At present the offshore wind industry lacks economies of scale and there is not enough competition in many parts of the supply chain. "Installation vessels are a particular case in point with only one major installation vessel operator currently in the market," he says. "Bottlenecks will occur and costs will undoubtedly increase." Turbine costs are also expected to rise with only a few major suppliers active in the sector, he says.
One reason for slow development of the supply chain has been the lack of the continuous stream of projects needed to justify capital investments. "The UK, which has announced two rounds of projects, so far will soon become the world's largest market, but must quickly move ahead to announce a third round or risk this potentially important new industry stalling around 2015." Germany will be the next major market to develop, he says.
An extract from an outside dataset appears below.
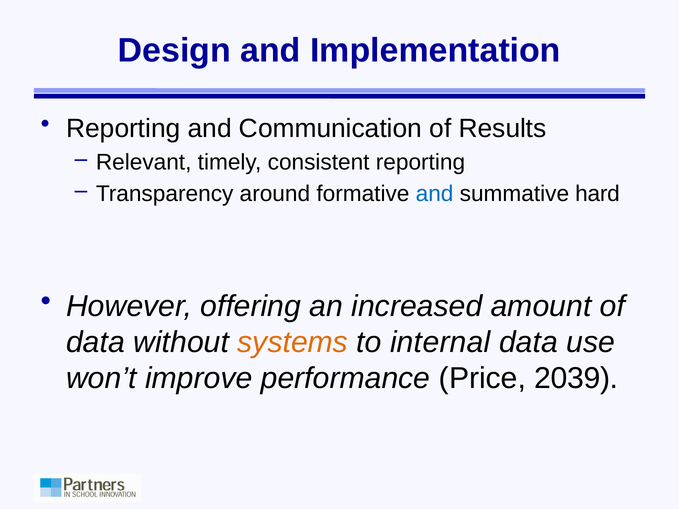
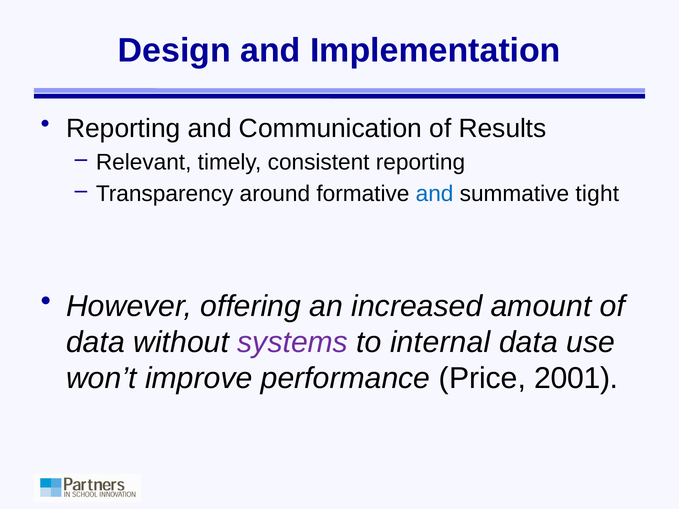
hard: hard -> tight
systems colour: orange -> purple
2039: 2039 -> 2001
It has potential for excellent domestic supply chain content due to its highly developed onshore wind power industry.
Two recent developments give rise to optimism and a boost in activity, claims Westwood. First, the UK government has announced its intention to increase the allocation of Renewables Obligation Certificates (ROCs) for offshore wind power from one ROC a megawatt hour to 1.5/MWh. Second, Germany is requiring grid operators to pay for the connection of offshore wind farms. The effect of both will be to lower overall project costs and encourage investment, says Westwood.
Turbine reliability remains an issue. "I believe that the root cause of so many technical difficulties in the sector has been the approach of taking relatively unadapted onshore systems into the marine environment where the costs of site access are much higher due to more restricted weather windows," he says.